— DATASET ENTRIES —

====================

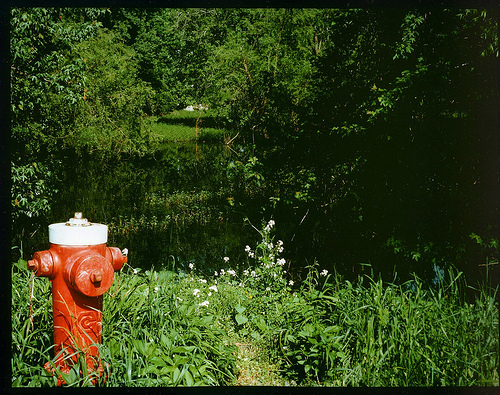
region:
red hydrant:
[20, 195, 141, 353]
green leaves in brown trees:
[145, 61, 186, 81]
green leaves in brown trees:
[342, 45, 369, 93]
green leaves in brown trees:
[402, 153, 430, 195]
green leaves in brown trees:
[288, 128, 339, 172]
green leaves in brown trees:
[407, 56, 468, 163]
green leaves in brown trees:
[224, 22, 299, 92]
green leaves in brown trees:
[25, 9, 110, 89]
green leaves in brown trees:
[42, 65, 120, 135]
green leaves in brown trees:
[104, 52, 155, 96]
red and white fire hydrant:
[31, 206, 129, 381]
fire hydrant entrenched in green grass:
[22, 211, 157, 385]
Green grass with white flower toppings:
[107, 196, 332, 348]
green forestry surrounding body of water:
[23, 90, 487, 346]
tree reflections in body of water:
[17, 121, 314, 269]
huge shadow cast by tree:
[145, 91, 254, 145]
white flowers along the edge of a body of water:
[89, 199, 459, 311]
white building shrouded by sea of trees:
[105, 11, 286, 159]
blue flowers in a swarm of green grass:
[367, 255, 488, 335]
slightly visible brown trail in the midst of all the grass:
[152, 266, 354, 388]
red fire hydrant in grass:
[18, 208, 136, 393]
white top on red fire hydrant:
[37, 203, 115, 249]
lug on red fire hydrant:
[86, 266, 110, 288]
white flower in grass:
[177, 212, 339, 312]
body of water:
[59, 188, 434, 288]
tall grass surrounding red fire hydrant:
[13, 257, 233, 392]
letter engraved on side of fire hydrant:
[72, 308, 101, 340]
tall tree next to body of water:
[8, 6, 106, 253]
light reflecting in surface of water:
[208, 220, 243, 257]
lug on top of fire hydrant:
[63, 205, 92, 227]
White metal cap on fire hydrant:
[46, 211, 108, 245]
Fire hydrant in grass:
[26, 209, 131, 385]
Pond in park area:
[16, 145, 496, 302]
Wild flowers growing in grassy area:
[136, 210, 334, 312]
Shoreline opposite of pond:
[6, 109, 257, 139]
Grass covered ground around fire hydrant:
[16, 264, 494, 385]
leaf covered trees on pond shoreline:
[11, 7, 496, 137]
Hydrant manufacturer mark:
[73, 308, 98, 333]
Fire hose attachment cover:
[68, 252, 115, 296]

====================

Print the lines of the listing above without any changes, starting with the line that contains "light reflecting in" and running through the end of the listing.

— RESPONSE AREA —
light reflecting in surface of water:
[208, 220, 243, 257]
lug on top of fire hydrant:
[63, 205, 92, 227]
White metal cap on fire hydrant:
[46, 211, 108, 245]
Fire hydrant in grass:
[26, 209, 131, 385]
Pond in park area:
[16, 145, 496, 302]
Wild flowers growing in grassy area:
[136, 210, 334, 312]
Shoreline opposite of pond:
[6, 109, 257, 139]
Grass covered ground around fire hydrant:
[16, 264, 494, 385]
leaf covered trees on pond shoreline:
[11, 7, 496, 137]
Hydrant manufacturer mark:
[73, 308, 98, 333]
Fire hose attachment cover:
[68, 252, 115, 296]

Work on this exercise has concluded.